Transcribe every line of text in each of the following entries verbatim, omitting the images.

☆ ☆ ☆ ☆

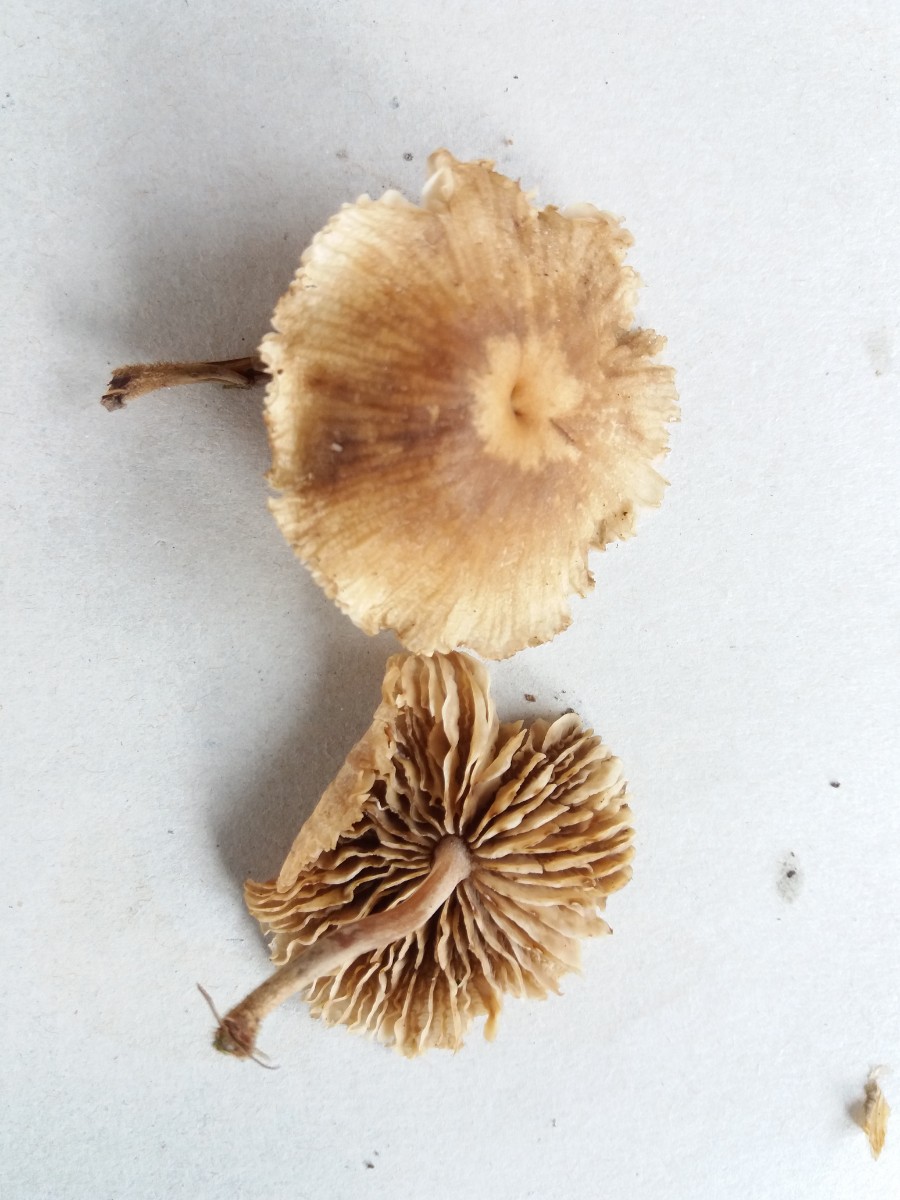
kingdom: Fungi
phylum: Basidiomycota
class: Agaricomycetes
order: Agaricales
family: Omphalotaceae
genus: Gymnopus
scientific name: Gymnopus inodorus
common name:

☆ ☆ ☆ ☆

[Solution to this problem]
kingdom: Fungi
phylum: Basidiomycota
class: Agaricomycetes
order: Agaricales
family: Omphalotaceae
genus: Gymnopus
scientific name: Gymnopus inodorus
common name:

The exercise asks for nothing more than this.